SUPPLIED MATERIAL ::
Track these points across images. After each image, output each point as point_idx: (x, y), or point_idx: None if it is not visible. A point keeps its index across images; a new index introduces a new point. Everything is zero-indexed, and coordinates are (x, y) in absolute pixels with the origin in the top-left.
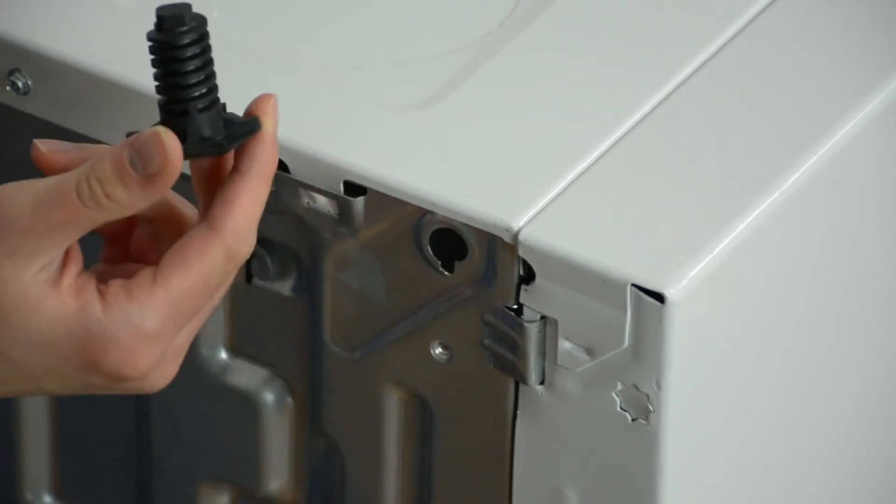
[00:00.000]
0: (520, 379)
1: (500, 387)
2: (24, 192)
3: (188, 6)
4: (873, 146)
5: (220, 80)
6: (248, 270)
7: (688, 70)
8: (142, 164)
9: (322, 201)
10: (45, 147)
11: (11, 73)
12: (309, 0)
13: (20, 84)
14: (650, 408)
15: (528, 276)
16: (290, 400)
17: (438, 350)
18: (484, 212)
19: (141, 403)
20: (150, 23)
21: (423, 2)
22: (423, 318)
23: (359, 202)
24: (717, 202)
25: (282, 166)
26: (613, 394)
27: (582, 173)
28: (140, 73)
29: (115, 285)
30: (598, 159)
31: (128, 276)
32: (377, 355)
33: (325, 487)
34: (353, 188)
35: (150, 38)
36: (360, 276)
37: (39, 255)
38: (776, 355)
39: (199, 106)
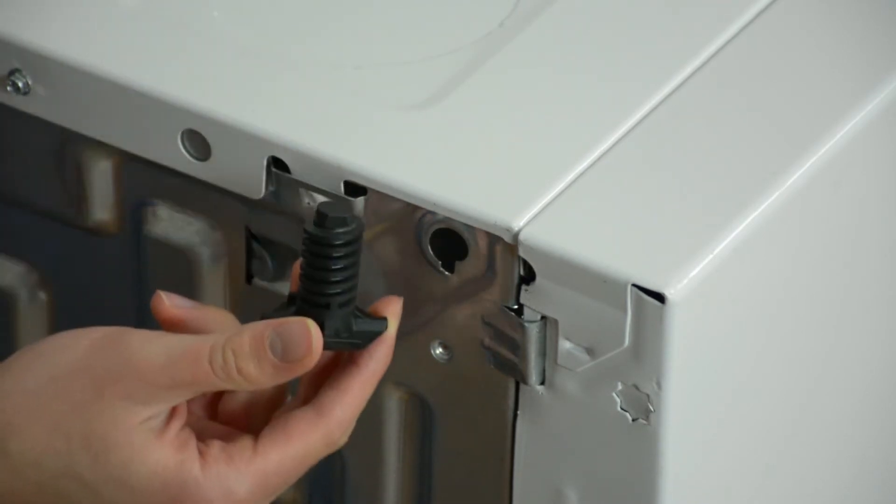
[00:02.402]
0: (520, 379)
1: (501, 387)
2: (156, 342)
3: (349, 206)
4: (873, 146)
5: (220, 80)
6: (249, 270)
7: (688, 70)
8: (283, 349)
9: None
10: (167, 300)
11: (11, 73)
12: (309, 0)
13: (20, 84)
14: (650, 408)
15: (529, 276)
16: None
17: (438, 350)
18: (484, 212)
19: None
20: (150, 23)
21: (423, 2)
22: (423, 318)
23: (359, 202)
24: (717, 202)
25: (282, 166)
26: (614, 394)
27: (582, 173)
28: (140, 72)
29: (216, 447)
30: (598, 159)
31: (223, 437)
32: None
33: (325, 487)
34: (354, 188)
35: (307, 233)
36: (360, 276)
37: (153, 406)
38: (776, 355)
39: (341, 302)
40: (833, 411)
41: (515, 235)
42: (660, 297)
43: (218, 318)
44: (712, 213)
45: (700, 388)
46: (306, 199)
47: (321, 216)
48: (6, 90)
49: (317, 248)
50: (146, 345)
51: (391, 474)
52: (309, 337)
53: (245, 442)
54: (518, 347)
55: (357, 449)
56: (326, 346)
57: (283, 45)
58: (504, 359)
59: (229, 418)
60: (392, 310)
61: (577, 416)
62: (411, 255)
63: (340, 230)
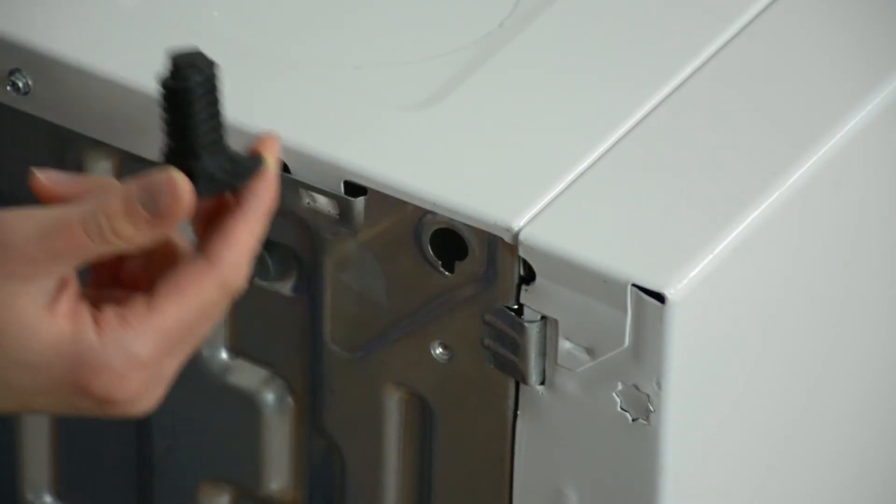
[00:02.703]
0: (520, 379)
1: (501, 387)
2: (27, 219)
3: (200, 52)
4: (873, 146)
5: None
6: None
7: (688, 70)
8: (152, 203)
9: (322, 201)
10: (44, 177)
11: (11, 73)
12: (309, 0)
13: (20, 84)
14: (650, 408)
15: (529, 276)
16: (290, 400)
17: (439, 350)
18: (484, 212)
19: None
20: (150, 23)
21: (423, 2)
22: (423, 318)
23: (359, 202)
24: (717, 202)
25: (282, 166)
26: (614, 394)
27: (582, 173)
28: (140, 72)
29: (110, 312)
30: (598, 159)
31: (119, 302)
32: (377, 355)
33: (325, 487)
34: (354, 188)
35: (163, 85)
36: (361, 276)
37: (37, 281)
38: (776, 355)
39: (209, 148)
40: (833, 411)
41: (515, 235)
42: (660, 297)
43: (102, 184)
44: (712, 213)
45: (700, 388)
46: (306, 199)
47: (175, 66)
48: (6, 90)
49: (174, 98)
50: (20, 222)
51: (391, 474)
52: (174, 185)
53: (139, 300)
54: (518, 347)
55: (357, 449)
56: (200, 193)
57: (283, 45)
58: (504, 359)
59: (132, 282)
60: (267, 147)
61: (577, 416)
62: (411, 255)
63: (195, 77)
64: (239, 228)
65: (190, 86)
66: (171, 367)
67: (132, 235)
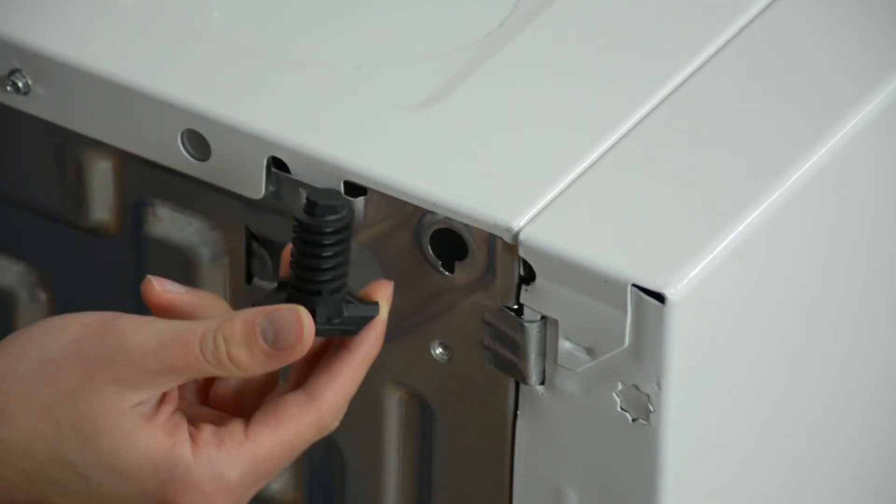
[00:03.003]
0: (520, 379)
1: (501, 387)
2: (147, 328)
3: (339, 193)
4: (873, 146)
5: (220, 80)
6: (249, 270)
7: (688, 70)
8: (274, 337)
9: None
10: (158, 285)
11: (11, 73)
12: (309, 0)
13: (20, 84)
14: (650, 408)
15: (529, 277)
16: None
17: (438, 350)
18: (484, 212)
19: None
20: (150, 23)
21: (423, 2)
22: (423, 318)
23: (359, 202)
24: (717, 202)
25: (282, 166)
26: (614, 394)
27: (582, 173)
28: (140, 73)
29: (207, 431)
30: (598, 159)
31: (215, 422)
32: (377, 355)
33: (325, 487)
34: (354, 188)
35: (297, 220)
36: (361, 276)
37: (144, 390)
38: (776, 355)
39: (332, 288)
40: (833, 411)
41: (515, 235)
42: (660, 297)
43: (210, 303)
44: (712, 213)
45: (700, 388)
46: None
47: (311, 204)
48: (6, 90)
49: (307, 235)
50: (137, 330)
51: (391, 474)
52: (300, 324)
53: (236, 426)
54: (518, 347)
55: (357, 449)
56: (318, 333)
57: (283, 45)
58: (504, 359)
59: (221, 403)
60: (383, 293)
61: (577, 416)
62: (411, 255)
63: (330, 218)
64: (344, 373)
65: (323, 226)
66: (249, 496)
67: (247, 364)
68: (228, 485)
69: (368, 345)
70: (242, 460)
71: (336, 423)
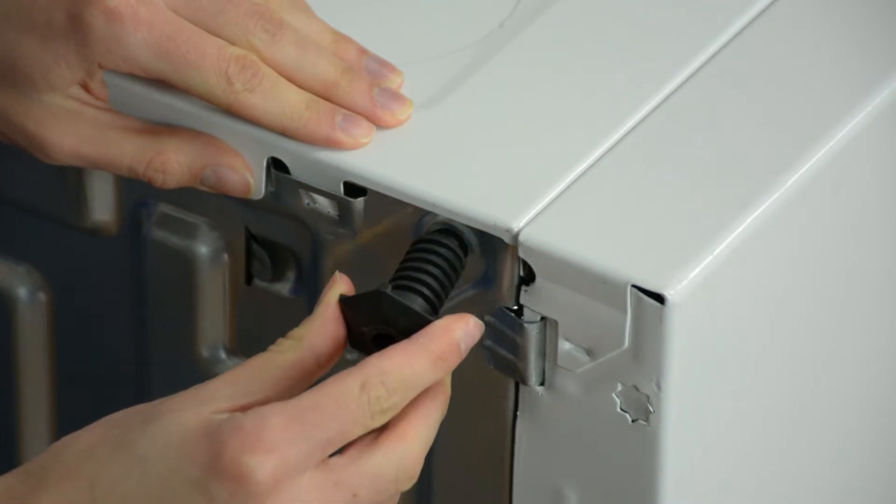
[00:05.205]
0: (520, 380)
1: (501, 387)
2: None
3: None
4: (873, 146)
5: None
6: (248, 271)
7: (688, 70)
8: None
9: (322, 202)
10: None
11: None
12: (309, 0)
13: None
14: (650, 409)
15: (529, 277)
16: None
17: None
18: (484, 212)
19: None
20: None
21: (423, 2)
22: None
23: (359, 203)
24: (717, 202)
25: (282, 167)
26: (613, 395)
27: (582, 174)
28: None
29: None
30: (598, 160)
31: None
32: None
33: None
34: (354, 189)
35: (424, 234)
36: (361, 276)
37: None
38: (776, 356)
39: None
40: (833, 411)
41: (515, 236)
42: (660, 298)
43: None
44: (712, 213)
45: (700, 388)
46: (306, 200)
47: (442, 229)
48: None
49: (460, 265)
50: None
51: None
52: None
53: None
54: (518, 348)
55: None
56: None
57: None
58: (504, 359)
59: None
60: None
61: (576, 416)
62: None
63: (454, 244)
64: (396, 348)
65: (442, 245)
66: (297, 450)
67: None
68: (272, 425)
69: (427, 336)
70: (283, 406)
71: (383, 391)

ACTION ITEM :: A word-for-word copy of the records is needed, with no pictures carried over.

YOUR RESPONSE ::
Track these points across images. After each image, output each point as point_idx: (x, y), or point_idx: None if it is not visible. A point keeps its index across images; a new index introduces a new point. Everything is zero-indexed, and coordinates are (x, y) in absolute pixels with the origin in the top-left.
[00:00.000]
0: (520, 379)
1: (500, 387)
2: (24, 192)
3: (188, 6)
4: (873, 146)
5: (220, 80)
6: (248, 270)
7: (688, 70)
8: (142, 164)
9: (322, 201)
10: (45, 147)
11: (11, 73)
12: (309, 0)
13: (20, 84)
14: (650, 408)
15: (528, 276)
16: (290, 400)
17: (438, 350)
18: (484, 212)
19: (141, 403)
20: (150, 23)
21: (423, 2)
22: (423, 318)
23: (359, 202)
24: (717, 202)
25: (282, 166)
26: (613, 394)
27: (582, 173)
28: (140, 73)
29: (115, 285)
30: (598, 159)
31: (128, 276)
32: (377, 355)
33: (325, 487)
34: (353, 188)
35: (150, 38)
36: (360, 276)
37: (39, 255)
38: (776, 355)
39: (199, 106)
[00:02.402]
0: (520, 379)
1: (501, 387)
2: (156, 342)
3: (349, 206)
4: (873, 146)
5: (220, 80)
6: (249, 270)
7: (688, 70)
8: (283, 349)
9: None
10: (167, 300)
11: (11, 73)
12: (309, 0)
13: (20, 84)
14: (650, 408)
15: (529, 276)
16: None
17: (438, 350)
18: (484, 212)
19: None
20: (150, 23)
21: (423, 2)
22: (423, 318)
23: (359, 202)
24: (717, 202)
25: (282, 166)
26: (614, 394)
27: (582, 173)
28: (140, 72)
29: (216, 447)
30: (598, 159)
31: (223, 437)
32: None
33: (325, 487)
34: (354, 188)
35: (307, 233)
36: (360, 276)
37: (153, 406)
38: (776, 355)
39: (341, 302)
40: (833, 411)
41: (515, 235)
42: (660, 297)
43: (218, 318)
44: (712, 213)
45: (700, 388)
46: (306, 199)
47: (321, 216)
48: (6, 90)
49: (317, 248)
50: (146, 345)
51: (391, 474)
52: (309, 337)
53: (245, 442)
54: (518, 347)
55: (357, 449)
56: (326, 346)
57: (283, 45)
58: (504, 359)
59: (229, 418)
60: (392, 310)
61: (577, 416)
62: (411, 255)
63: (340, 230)
[00:02.703]
0: (520, 379)
1: (501, 387)
2: (27, 219)
3: (200, 52)
4: (873, 146)
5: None
6: None
7: (688, 70)
8: (152, 203)
9: (322, 201)
10: (44, 177)
11: (11, 73)
12: (309, 0)
13: (20, 84)
14: (650, 408)
15: (529, 276)
16: (290, 400)
17: (439, 350)
18: (484, 212)
19: None
20: (150, 23)
21: (423, 2)
22: (423, 318)
23: (359, 202)
24: (717, 202)
25: (282, 166)
26: (614, 394)
27: (582, 173)
28: (140, 72)
29: (110, 312)
30: (598, 159)
31: (119, 302)
32: (377, 355)
33: (325, 487)
34: (354, 188)
35: (163, 85)
36: (361, 276)
37: (37, 281)
38: (776, 355)
39: (209, 148)
40: (833, 411)
41: (515, 235)
42: (660, 297)
43: (102, 184)
44: (712, 213)
45: (700, 388)
46: (306, 199)
47: (175, 66)
48: (6, 90)
49: (174, 98)
50: (20, 222)
51: (391, 474)
52: (174, 185)
53: (139, 300)
54: (518, 347)
55: (357, 449)
56: (200, 193)
57: (283, 45)
58: (504, 359)
59: (132, 282)
60: (267, 147)
61: (577, 416)
62: (411, 255)
63: (195, 77)
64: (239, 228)
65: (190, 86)
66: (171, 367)
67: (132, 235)
[00:03.003]
0: (520, 379)
1: (501, 387)
2: (147, 328)
3: (339, 193)
4: (873, 146)
5: (220, 80)
6: (249, 270)
7: (688, 70)
8: (274, 337)
9: None
10: (158, 285)
11: (11, 73)
12: (309, 0)
13: (20, 84)
14: (650, 408)
15: (529, 277)
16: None
17: (438, 350)
18: (484, 212)
19: None
20: (150, 23)
21: (423, 2)
22: (423, 318)
23: (359, 202)
24: (717, 202)
25: (282, 166)
26: (614, 394)
27: (582, 173)
28: (140, 73)
29: (207, 431)
30: (598, 159)
31: (215, 422)
32: (377, 355)
33: (325, 487)
34: (354, 188)
35: (297, 220)
36: (361, 276)
37: (144, 390)
38: (776, 355)
39: (332, 288)
40: (833, 411)
41: (515, 235)
42: (660, 297)
43: (210, 303)
44: (712, 213)
45: (700, 388)
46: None
47: (311, 204)
48: (6, 90)
49: (307, 235)
50: (137, 330)
51: (391, 474)
52: (300, 324)
53: (236, 426)
54: (518, 347)
55: (357, 449)
56: (318, 333)
57: (283, 45)
58: (504, 359)
59: (221, 403)
60: (383, 293)
61: (577, 416)
62: (411, 255)
63: (330, 218)
64: (344, 373)
65: (323, 226)
66: (249, 496)
67: (247, 364)
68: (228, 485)
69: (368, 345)
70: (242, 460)
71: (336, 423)
[00:05.205]
0: (520, 380)
1: (501, 387)
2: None
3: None
4: (873, 146)
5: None
6: (248, 271)
7: (688, 70)
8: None
9: (322, 202)
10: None
11: None
12: (309, 0)
13: None
14: (650, 409)
15: (529, 277)
16: None
17: None
18: (484, 212)
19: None
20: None
21: (423, 2)
22: None
23: (359, 203)
24: (717, 202)
25: (282, 167)
26: (613, 395)
27: (582, 174)
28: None
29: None
30: (598, 160)
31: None
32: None
33: None
34: (354, 189)
35: (424, 234)
36: (361, 276)
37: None
38: (776, 356)
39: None
40: (833, 411)
41: (515, 236)
42: (660, 298)
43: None
44: (712, 213)
45: (700, 388)
46: (306, 200)
47: (442, 229)
48: None
49: (460, 265)
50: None
51: None
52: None
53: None
54: (518, 348)
55: None
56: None
57: None
58: (504, 359)
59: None
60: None
61: (576, 416)
62: None
63: (454, 244)
64: (396, 348)
65: (442, 245)
66: (297, 450)
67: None
68: (272, 425)
69: (427, 336)
70: (283, 406)
71: (383, 391)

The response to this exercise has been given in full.